Vick, 36, played six seasons with the Falcons, earning three trips to the Pro Bowl and once taking the team to the NFC Championship. But the good will all came crashing down when dogfighting charges landed him time in jail and an indefinite suspension from the NFL.
After two seasons away from the league, the Falcons released Vick in February 2009. He resurfaced with the Philadelphia Eagles and had brief stints with the New York Jets and Pittsburgh Steelers as a backup.
Vick wasn’t on a roster for the 2016 season, but made his return to the Georgia Dome for the Falcons’ Week 17 game — the last regular season game ever for the dome with Mercedes-Benz Stadium set to open for the 2017 season. He received a mostly positive reaction from the crowd that showed they had forgiven the quarterback in the decade since his arrest.

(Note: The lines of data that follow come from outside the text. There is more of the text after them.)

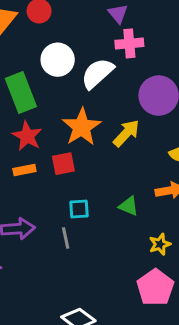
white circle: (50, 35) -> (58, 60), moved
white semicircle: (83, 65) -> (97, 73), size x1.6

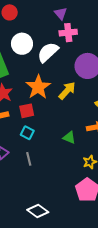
cyan square: (79, 209) -> (27, 133), moved, turned 32

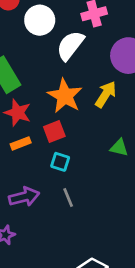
white circle: (22, 44) -> (40, 20), moved
green triangle: (69, 138) -> (119, 148), moved

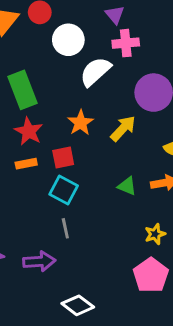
orange star: (65, 96) -> (80, 123), size x0.7
cyan square: (60, 162) -> (64, 190), size x1.4
purple arrow: (24, 197) -> (39, 261), moved

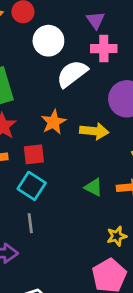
yellow arrow: (123, 128) -> (94, 131), turned 48

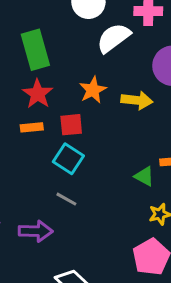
green triangle: (94, 187) -> (144, 176), moved
gray line: (30, 223) -> (66, 199), turned -54

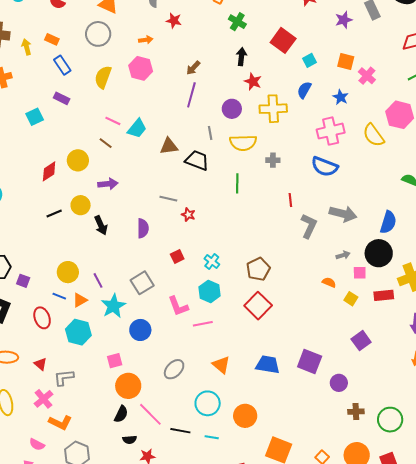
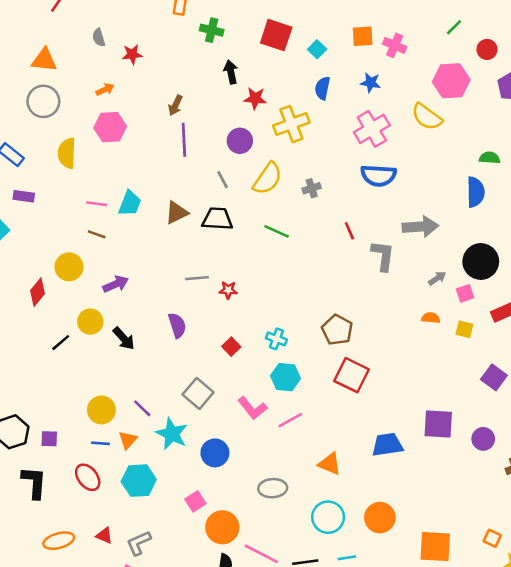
yellow semicircle: (243, 143) -> (268, 179), turned -36
green line: (237, 183) -> (277, 231), turned -48
blue semicircle: (388, 222) -> (476, 192), moved
gray ellipse: (174, 369) -> (273, 488), turned 60

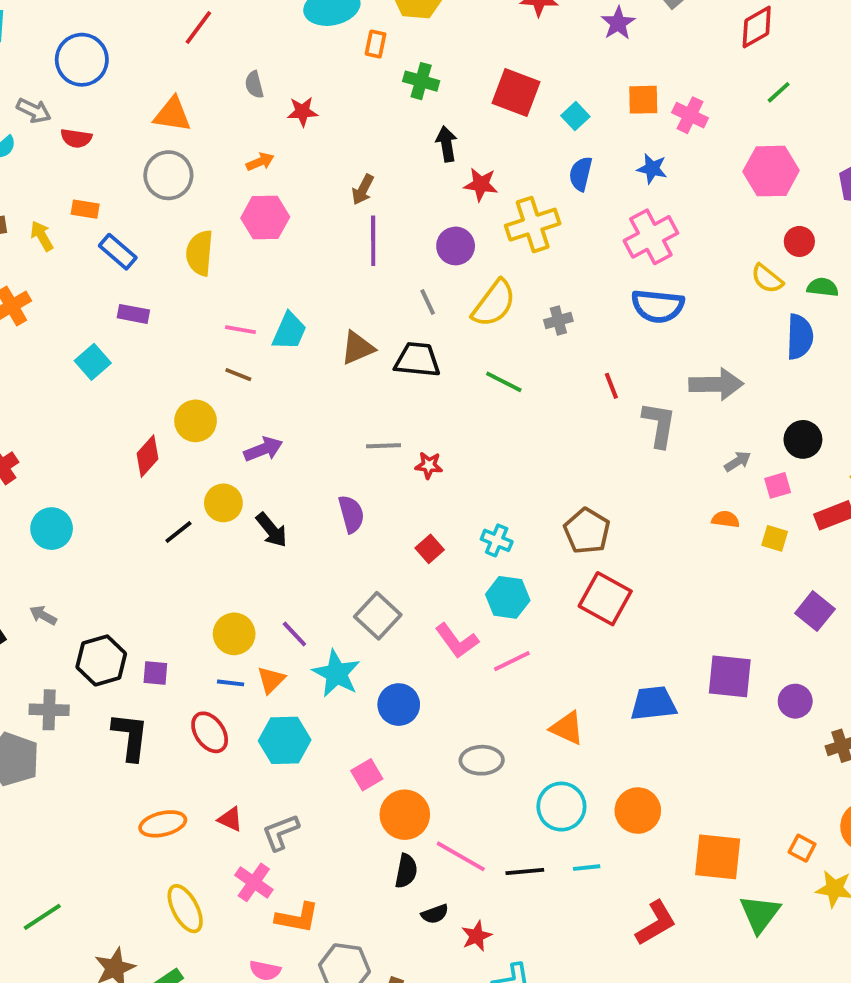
red circle: (487, 49) -> (799, 241), moved
yellow semicircle: (427, 117) -> (767, 279), moved, size x0.7
black circle: (481, 261) -> (803, 439), size x0.7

“One of the greatest moments of my life,” Vick told 92.9 The Game on Friday night. “It was better than coming out of the tunnel as a player and I know that says a lot. But through all the years and what I’ve been through and where this organization is now and how successful they are. To be able to come out while they were thriving and not just surviving made it even better.
“I don’t think I identify with any other team that I played with ... here’s where I made my home, here’s where I was drafted. I was a baby when I came into this league and I was molded into one of the best, premier players in the league and that was being under the right organization and under the right people who cared.”
Vick announced in February that he was officially retired, but doing it with the Falcons feels like a fitting end to a winding career.